[TRECHO SELECIONADO]
:::
5.8. Assim sendo, bem andou o tribunal colectivo (assim como a Relação, que o apoiou) ao cumular entre si as penas dos processos de Almada e ao autonomizá-las da pena conjunta entretanto operada, com as demais, em Barcelos.
5.9. De outro modo, o cometimento de mais um crime (aqui, o de ABR/OUT95) conduzir – absurdamente – à unificação de penas (as decorrentes de crimes de
1986 e 1990, por um lado, e de 1996, por outro) que, sem o acréscimo desse crime, haveriam, inegavelmente, de permanecer autónomas.'
3. Notificado do acórdão, J... interpôs recurso para o Tribunal Constitucional, pedindo a apreciação da 'inconstitucionalidade do artigo 77 do Código Penal por violação dos arts. 20-4, 29, 30 e 32 da Lei Fundamental na interpretação expendida no douto acórdão sendo certo que a acolher tal interpretação deste Alto Tribunal o ora recorrente estará, inevitavelmente, condenado a duas ou mais penas de prisão, quiçá a prisão perpétua, o que é inadmissível à luz do artigo 30 da Lei Fundamental' (fls. 1488, com original a fls. 1490).
O recurso foi admitido por despacho do Conselheiro Relator de fls.
1489.
:::
[ENTRADAS FORNECIDAS]

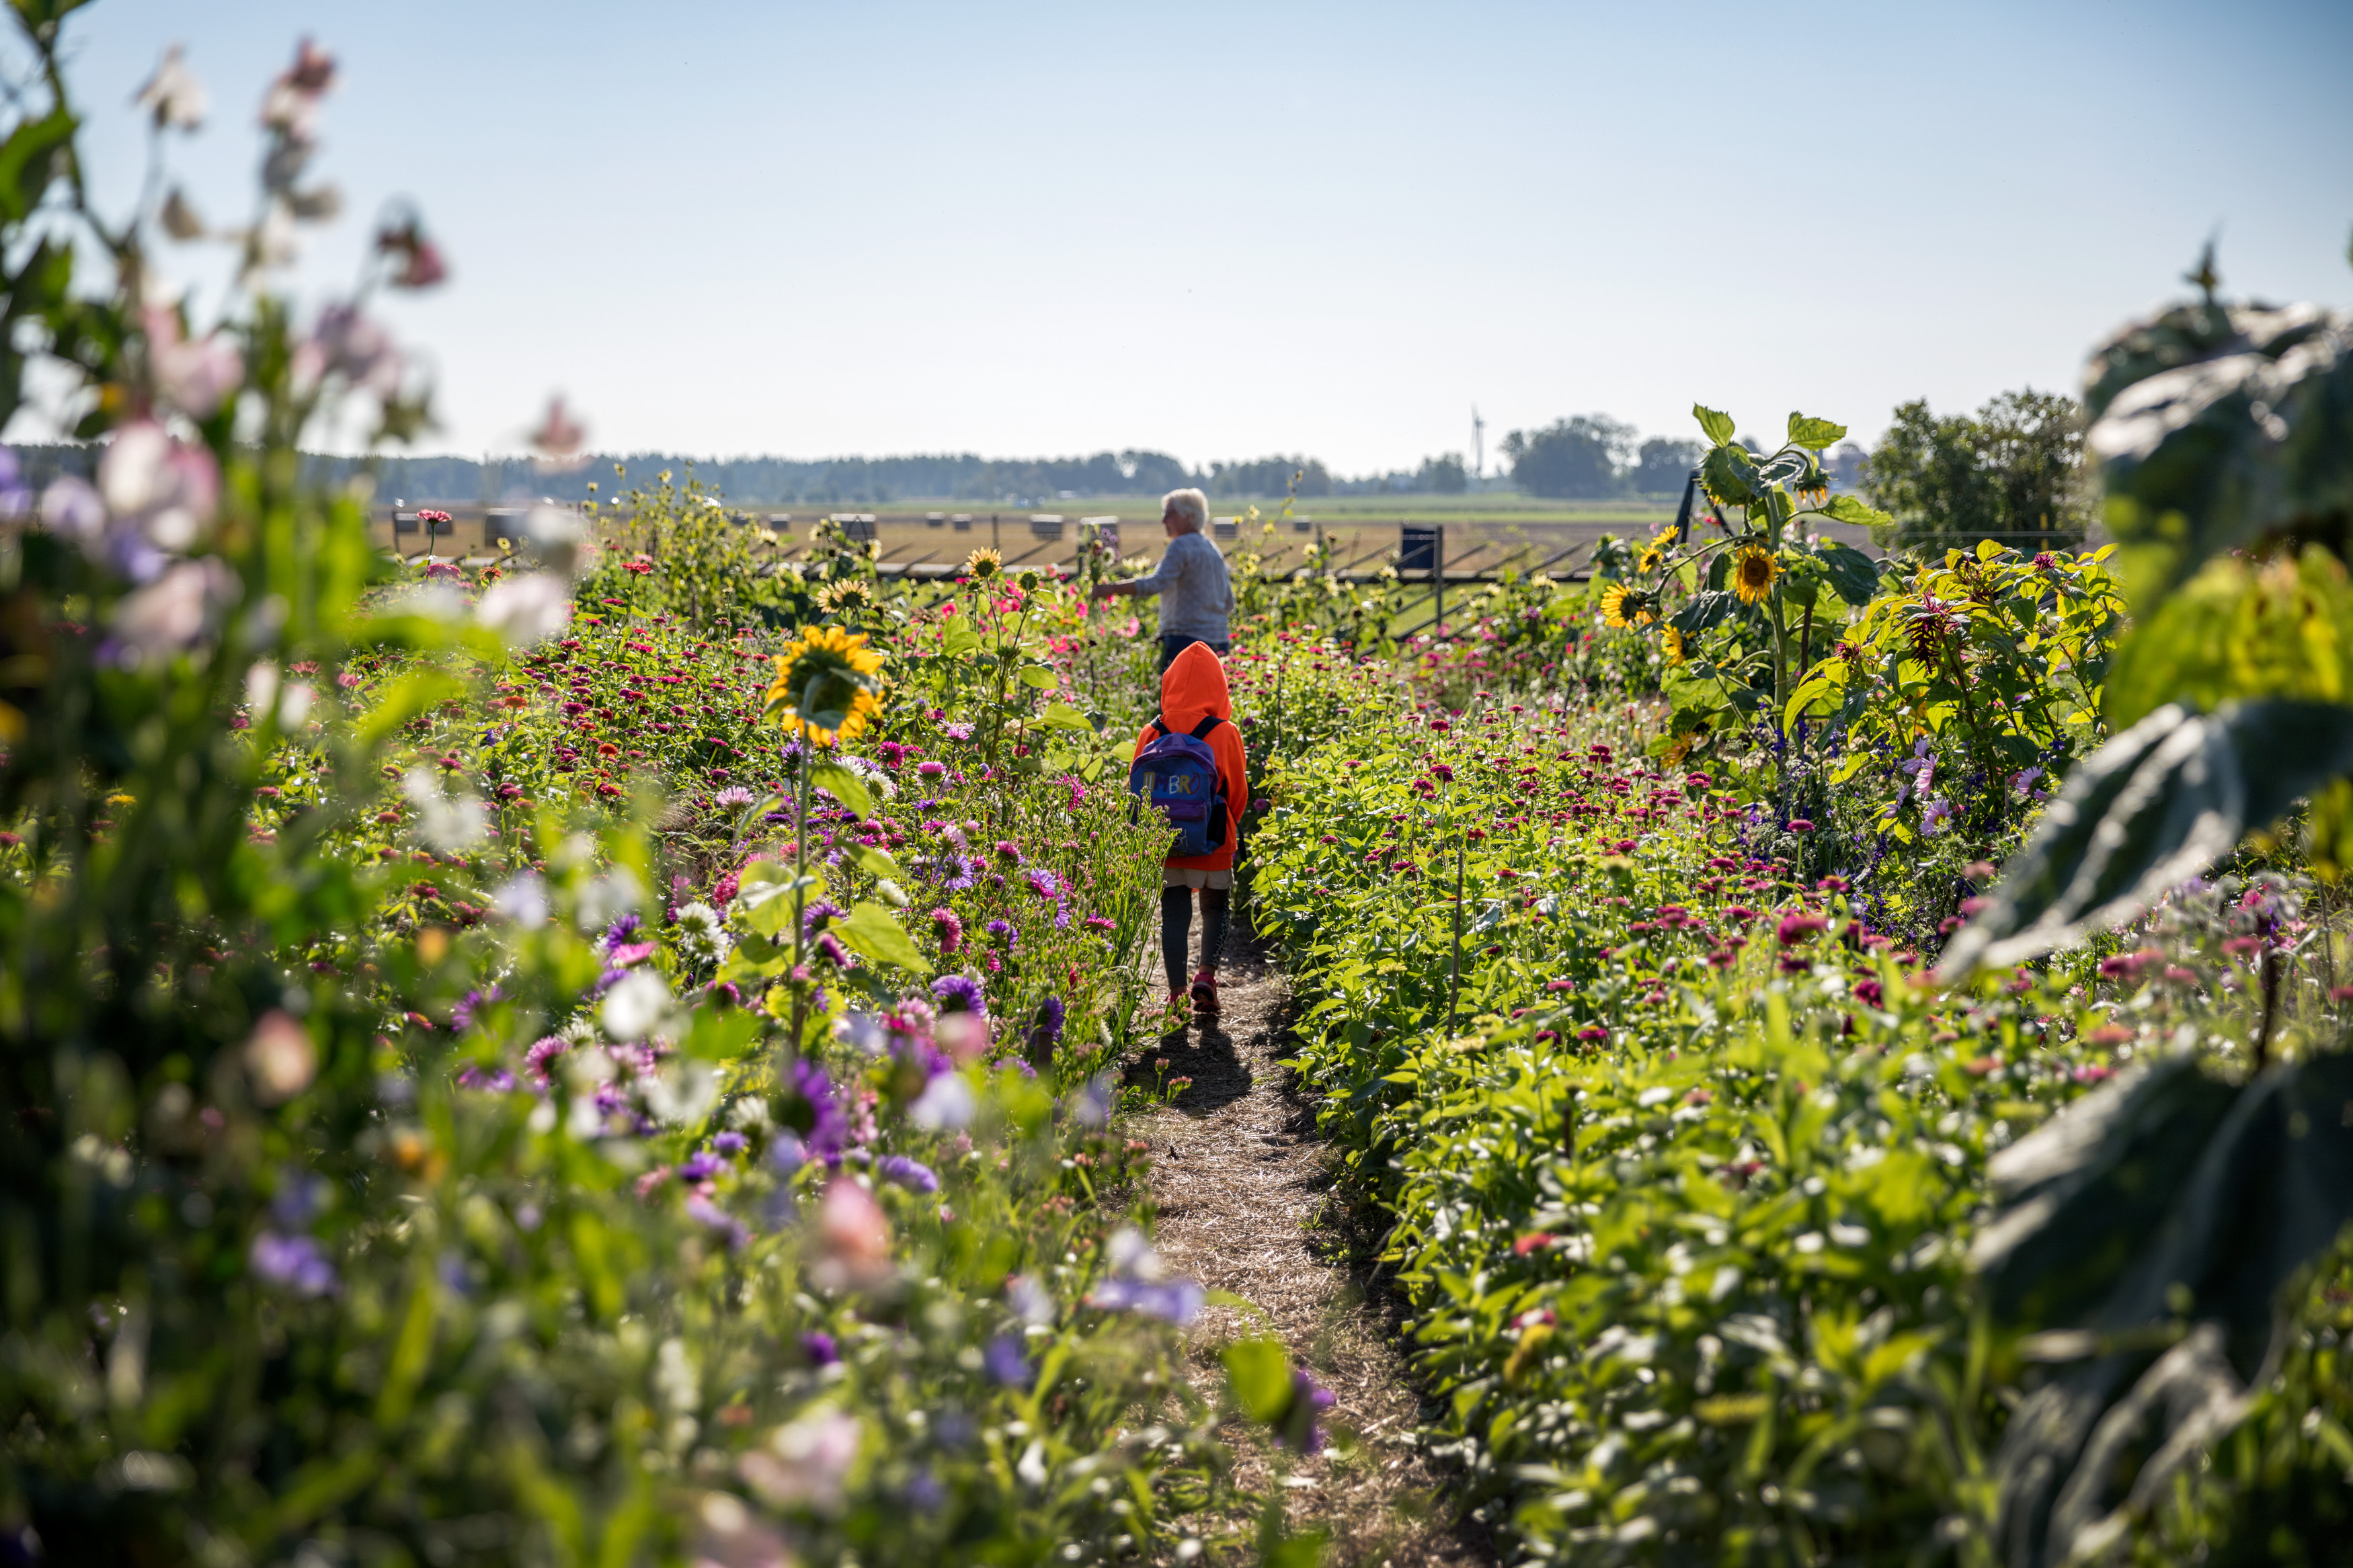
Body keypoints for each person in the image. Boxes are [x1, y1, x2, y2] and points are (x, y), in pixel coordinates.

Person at [1136, 641, 1245, 1020]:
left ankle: (1176, 993)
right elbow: (1237, 792)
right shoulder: (1225, 731)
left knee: (1174, 915)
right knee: (1216, 908)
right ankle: (1206, 978)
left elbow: (1138, 788)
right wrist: (1226, 826)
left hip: (1166, 839)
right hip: (1214, 838)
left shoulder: (1152, 731)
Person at [1090, 487, 1233, 675]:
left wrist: (1108, 589)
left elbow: (1155, 584)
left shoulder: (1181, 546)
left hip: (1187, 643)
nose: (1163, 520)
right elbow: (1229, 602)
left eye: (1169, 514)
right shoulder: (1212, 549)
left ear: (1187, 516)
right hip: (1219, 642)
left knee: (1177, 703)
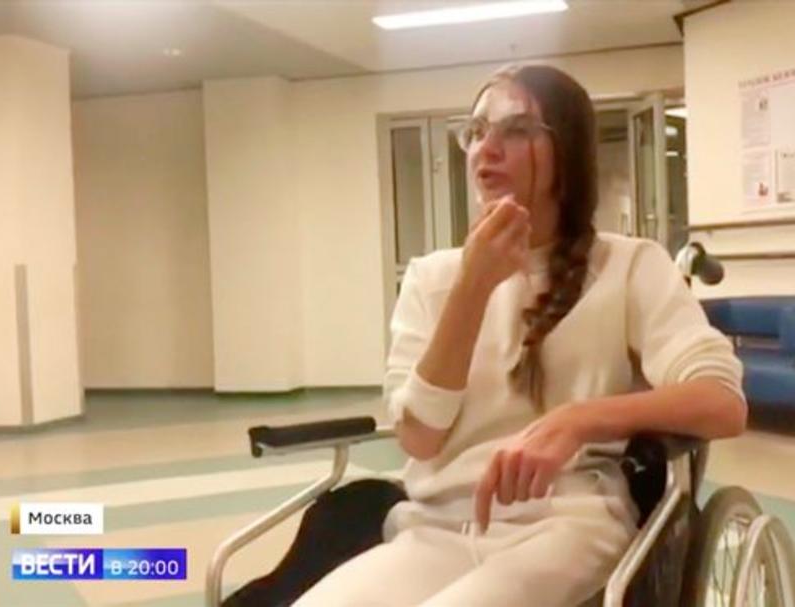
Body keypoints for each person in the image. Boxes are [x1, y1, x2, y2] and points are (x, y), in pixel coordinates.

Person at [295, 64, 746, 607]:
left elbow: (722, 403)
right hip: (437, 528)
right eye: (476, 131)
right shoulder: (431, 277)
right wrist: (473, 286)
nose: (485, 149)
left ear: (567, 153)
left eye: (516, 130)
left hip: (569, 524)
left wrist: (578, 420)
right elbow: (420, 439)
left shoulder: (630, 266)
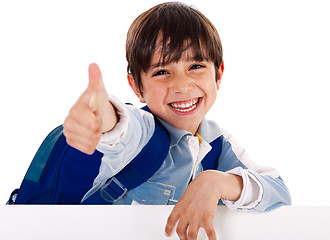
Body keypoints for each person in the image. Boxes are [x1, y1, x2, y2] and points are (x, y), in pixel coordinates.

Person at [63, 2, 291, 239]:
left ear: (218, 75)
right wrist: (99, 113)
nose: (182, 86)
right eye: (162, 72)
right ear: (136, 86)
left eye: (196, 66)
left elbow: (279, 193)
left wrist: (218, 182)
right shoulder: (143, 131)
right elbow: (120, 129)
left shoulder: (217, 142)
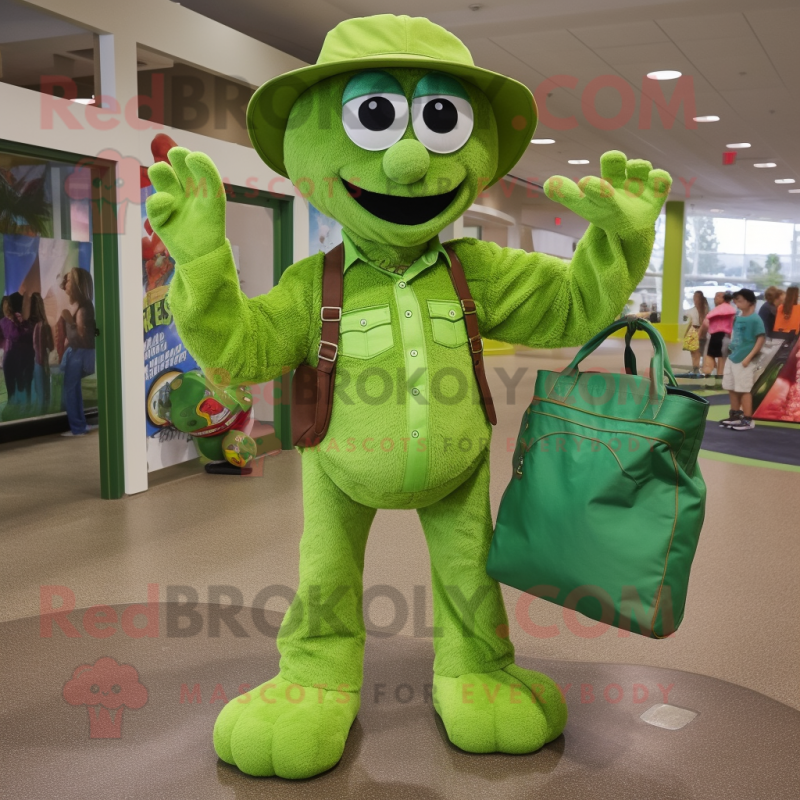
:::
[VERIFIQUE A COMPREENSÃO]
**1.** Apresente, do trecho sobre a cumulação de penas, tudo desde "5.9. De outro" até "Relator de fls.", sem alterar uma palavra.
**2.** Dê continuidade ao trecho sobre o recurso para o Tribunal Constitucional a partir da última frase apresentada.

[RESULTADOS DO EXERCÍCIO]
**1.**
5.9. De outro modo, o cometimento de mais um crime (aqui, o de ABR/OUT95) conduzir – absurdamente – à unificação de penas (as decorrentes de crimes de
1986 e 1990, por um lado, e de 1996, por outro) que, sem o acréscimo desse crime, haveriam, inegavelmente, de permanecer autónomas.'
3. Notificado do acórdão, J... interpôs recurso para o Tribunal Constitucional, pedindo a apreciação da 'inconstitucionalidade do artigo 77 do Código Penal por violação dos arts. 20-4, 29, 30 e 32 da Lei Fundamental na interpretação expendida no douto acórdão sendo certo que a acolher tal interpretação deste Alto Tribunal o ora recorrente estará, inevitavelmente, condenado a duas ou mais penas de prisão, quiçá a prisão perpétua, o que é inadmissível à luz do artigo 30 da Lei Fundamental' (fls. 1488, com original a fls. 1490).
O recurso foi admitido por despacho do Conselheiro Relator de fls.

**2.**
4. Proferido despacho determinando a produção de alegações, o recorrente apresentou as seguintes conclusões (fls. 1501-1503):
'1- Inexiste em Portugal a prisão perpétua e a pena de morte... mas o caso vertente é sintomático de como um arguido é condenado a uma morte lenta nos frigoríficos gelados e húmidos das celas subterrâneas de um país que «parece» prezar a dignitas como fundamento de toda a sua existência e como princípio fundamental – artigo 1° da Constituição da República Portuguesa.
2- O princípio da execução contínua das penas e os princípios da liberdade condicional – arts. 61 do Cód. Penal e art. 484 e ss do CPP – impõem no caso do recorrente uma pena global única e unificada independentemente do trânsito em julgado deste ou daquele crime, nesta ou naquela comarca pois que a uma única violação de um bem jurídico tutelado pela ordem jurídica ou a uma única resolução criminosa deve corresponder uma única pena.
3- O legislador não criou uma solução clara para o caso sub judice mas os tribunais podem e devem criar o direito e aplicar e fazer a justiça e justiça inexiste quando se permite que um arguido cumpra várias penas com caracter perpétuo, que somam muito mais que os 25 anos, violando-se assim os princípios contidos nos arts. 77 e 78 do CPP e arts. 1° e 30 da Constituição.
4- A não unificação no cúmulo jurídico de todas as penas em que o recorrente foi condenado viola os arts. 77 e 78 do Cód. Penal e perante tal hermenêutica, tais normas são manifestamente inconstitucionais por violação dos princípios da dignidade da pessoa humana –, da proibição de aplicação de penas com caracter perpétuo – arts. 1°, 20, 29-1 e 30 da Lei Fundamental e ainda do art. 6° da Convenção Europeia dos Direitos do Homem.'
Por sua vez, o Ministério Público concluiu do seguinte modo (fls.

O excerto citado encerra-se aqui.